◆ **WORK ORDER**
Your output must be the line containing "Identify the document" followed by every later line in the entries below, all copied exactly.

** Opening DATA SHOWN block **

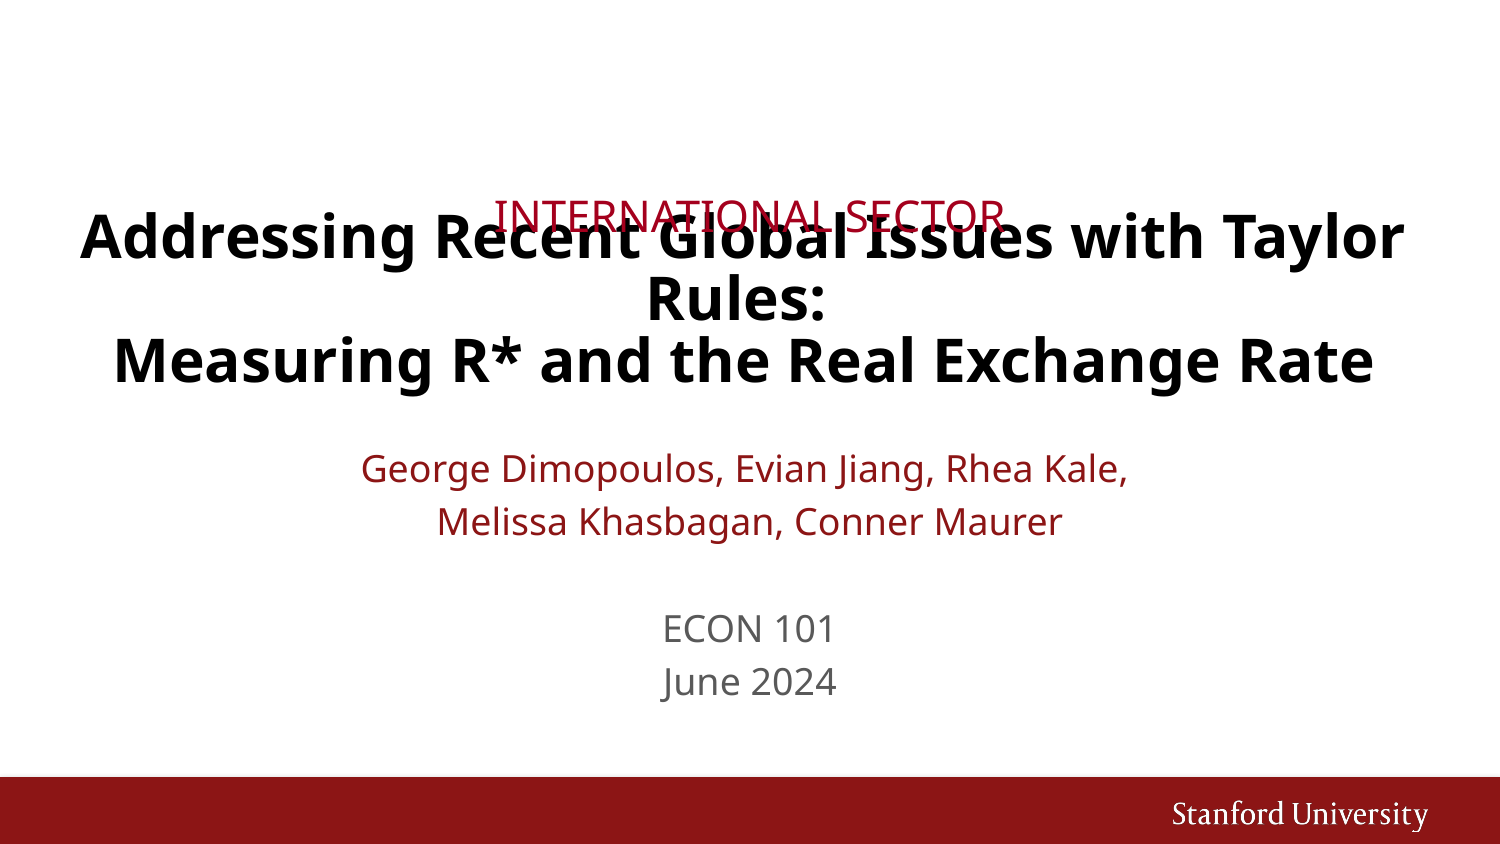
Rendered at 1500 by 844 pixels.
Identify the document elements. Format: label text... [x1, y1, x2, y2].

picture [1173, 800, 1428, 832]
list George Dimopoulos, Evian Jiang, Rhea Kale, Melissa Khasbagan, Conner Maurer ECON 101 June 2024 [252, 429, 1247, 719]
subtitle international sector [75, 183, 1425, 259]
title Addressing Recent Global Issues with Taylor Rules: Measuring R* and the Real Exchange Rate [75, 271, 1425, 400]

** Closing DATA SHOWN block **

◆ **ANSWER TO THIS EXERCISE**
Identify the document elements. Format: label text... [x1, y1, x2, y2].

picture [1173, 800, 1428, 832]
list George Dimopoulos, Evian Jiang, Rhea Kale, Melissa Khasbagan, Conner Maurer ECON 101 June 2024 [252, 429, 1247, 719]
subtitle international sector [75, 183, 1425, 259]
title Addressing Recent Global Issues with Taylor Rules: Measuring R* and the Real Exchange Rate [75, 271, 1425, 400]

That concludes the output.